Cycling on Pavements
Cycling on pavements is illegal under Section 72 of the Highways Act 1835 as amended by Section 85 (1) of the Local Government Act 1888. There is no exemption to this law for children. However, the police have always used common sense and discretion in exercising their powers over children cycling on the pavement. Very young children should not be expected to cycle on the road and we would not recommend any child does so until they have received cycle training. In any case, children under the age of 10 are below the age of criminal responsibility, hence they cannot be prosecuted for cycling on the pavement.
The Chester Cycling Campaign does not condone cycling on pavements unless they have been designated as shared use pavements. Most of those who cycle on pavements are aware of the law and the potential consequences of their actions. Often such cycling on pavements is a response to badly designed streets and hostile road conditions. Where roads are quiet and safe, or where high-quality cycling facilities have been provided, pavement cycling ceases. This is why the Chester Cycling Campaign is constantly pressing for better infrastructure and improved conditions for cycling locally.
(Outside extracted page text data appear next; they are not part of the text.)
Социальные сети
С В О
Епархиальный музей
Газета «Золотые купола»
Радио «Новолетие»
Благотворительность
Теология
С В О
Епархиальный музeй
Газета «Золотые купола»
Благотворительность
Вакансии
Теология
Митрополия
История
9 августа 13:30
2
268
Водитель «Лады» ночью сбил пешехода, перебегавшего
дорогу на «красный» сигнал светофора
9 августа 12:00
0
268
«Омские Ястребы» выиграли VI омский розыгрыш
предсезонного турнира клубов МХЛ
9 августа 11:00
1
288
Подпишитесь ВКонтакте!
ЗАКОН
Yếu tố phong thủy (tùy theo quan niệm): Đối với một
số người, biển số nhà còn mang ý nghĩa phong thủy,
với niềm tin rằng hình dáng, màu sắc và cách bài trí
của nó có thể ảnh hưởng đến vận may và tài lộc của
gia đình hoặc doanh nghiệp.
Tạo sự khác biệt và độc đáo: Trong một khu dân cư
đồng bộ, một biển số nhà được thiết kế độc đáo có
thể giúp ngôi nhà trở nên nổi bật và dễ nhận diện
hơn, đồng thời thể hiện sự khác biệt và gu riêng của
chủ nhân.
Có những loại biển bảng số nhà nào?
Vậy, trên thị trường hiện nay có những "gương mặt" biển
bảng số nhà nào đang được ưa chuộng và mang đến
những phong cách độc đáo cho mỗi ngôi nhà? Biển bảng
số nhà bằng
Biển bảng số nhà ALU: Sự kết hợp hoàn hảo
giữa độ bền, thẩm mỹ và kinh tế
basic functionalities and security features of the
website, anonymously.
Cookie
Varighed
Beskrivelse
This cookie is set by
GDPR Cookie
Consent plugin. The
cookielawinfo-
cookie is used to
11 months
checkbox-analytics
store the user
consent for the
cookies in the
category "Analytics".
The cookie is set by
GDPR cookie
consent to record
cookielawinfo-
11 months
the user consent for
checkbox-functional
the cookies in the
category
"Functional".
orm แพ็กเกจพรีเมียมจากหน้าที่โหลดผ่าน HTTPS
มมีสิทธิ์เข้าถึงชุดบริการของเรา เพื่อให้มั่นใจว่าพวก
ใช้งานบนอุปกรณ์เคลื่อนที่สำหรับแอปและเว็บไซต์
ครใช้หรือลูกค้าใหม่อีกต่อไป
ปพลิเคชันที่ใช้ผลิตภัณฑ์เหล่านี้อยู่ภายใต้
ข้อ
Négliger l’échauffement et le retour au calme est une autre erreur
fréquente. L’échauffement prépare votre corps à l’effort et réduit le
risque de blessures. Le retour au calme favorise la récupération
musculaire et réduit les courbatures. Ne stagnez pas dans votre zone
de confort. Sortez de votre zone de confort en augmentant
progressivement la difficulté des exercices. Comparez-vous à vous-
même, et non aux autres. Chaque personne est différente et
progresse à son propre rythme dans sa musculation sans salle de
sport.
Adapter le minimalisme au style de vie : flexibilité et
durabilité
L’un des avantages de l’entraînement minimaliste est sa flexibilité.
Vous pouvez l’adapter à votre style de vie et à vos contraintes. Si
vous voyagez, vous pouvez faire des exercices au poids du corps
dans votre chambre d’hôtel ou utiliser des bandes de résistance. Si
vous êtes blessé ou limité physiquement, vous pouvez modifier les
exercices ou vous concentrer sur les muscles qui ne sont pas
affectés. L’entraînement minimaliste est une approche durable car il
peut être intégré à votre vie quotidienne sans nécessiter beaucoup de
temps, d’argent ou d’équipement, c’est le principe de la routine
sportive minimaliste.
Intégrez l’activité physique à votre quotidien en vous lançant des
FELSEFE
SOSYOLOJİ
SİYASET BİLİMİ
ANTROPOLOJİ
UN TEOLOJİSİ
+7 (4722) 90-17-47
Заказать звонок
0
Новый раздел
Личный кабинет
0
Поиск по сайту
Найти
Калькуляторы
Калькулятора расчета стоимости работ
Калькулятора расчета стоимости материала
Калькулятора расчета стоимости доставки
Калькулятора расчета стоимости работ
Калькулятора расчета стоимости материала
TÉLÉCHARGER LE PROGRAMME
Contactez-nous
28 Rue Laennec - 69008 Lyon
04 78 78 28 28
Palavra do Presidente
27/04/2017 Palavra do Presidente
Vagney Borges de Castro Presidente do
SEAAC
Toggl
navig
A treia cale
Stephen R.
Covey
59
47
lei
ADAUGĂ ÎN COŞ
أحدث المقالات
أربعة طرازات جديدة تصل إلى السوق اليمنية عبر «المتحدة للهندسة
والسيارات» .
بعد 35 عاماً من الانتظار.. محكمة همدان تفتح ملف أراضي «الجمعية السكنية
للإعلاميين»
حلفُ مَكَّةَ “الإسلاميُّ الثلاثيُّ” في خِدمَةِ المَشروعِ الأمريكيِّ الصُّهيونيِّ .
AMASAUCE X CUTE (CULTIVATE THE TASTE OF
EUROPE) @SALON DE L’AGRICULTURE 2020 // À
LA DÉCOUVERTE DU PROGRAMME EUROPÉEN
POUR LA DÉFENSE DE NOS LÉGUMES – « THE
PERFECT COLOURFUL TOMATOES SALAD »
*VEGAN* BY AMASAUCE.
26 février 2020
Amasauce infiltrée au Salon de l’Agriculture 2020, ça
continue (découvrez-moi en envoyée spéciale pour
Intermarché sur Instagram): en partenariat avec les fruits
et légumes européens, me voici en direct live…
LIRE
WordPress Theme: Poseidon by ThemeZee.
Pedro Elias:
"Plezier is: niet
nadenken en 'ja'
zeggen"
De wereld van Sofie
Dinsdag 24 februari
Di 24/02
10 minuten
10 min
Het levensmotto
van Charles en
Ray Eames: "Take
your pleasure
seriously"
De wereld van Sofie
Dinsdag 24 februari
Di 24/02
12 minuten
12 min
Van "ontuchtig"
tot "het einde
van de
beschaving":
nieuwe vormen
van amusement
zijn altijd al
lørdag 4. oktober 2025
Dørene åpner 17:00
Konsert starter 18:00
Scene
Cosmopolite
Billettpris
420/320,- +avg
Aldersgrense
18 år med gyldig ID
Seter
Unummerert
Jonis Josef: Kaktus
We are aware of the recent increase in cycling on the pavements of Grosvenor Bridge during the closure of the pedestrian/cyclist footbridge behind the Roodee. Any cyclist considering doing this is advised to dismount if pedestrians are present on the footway.
Like many aspects of life, this all comes down to common sense and respect for others. Cestrians are encouraged to follow the example of continental Europe where shared road space and pavements is often the norm. If cyclists are considerate by sounding a warning, slowing down, and giving way when approaching pedestrians, then conflict can easily be avoided.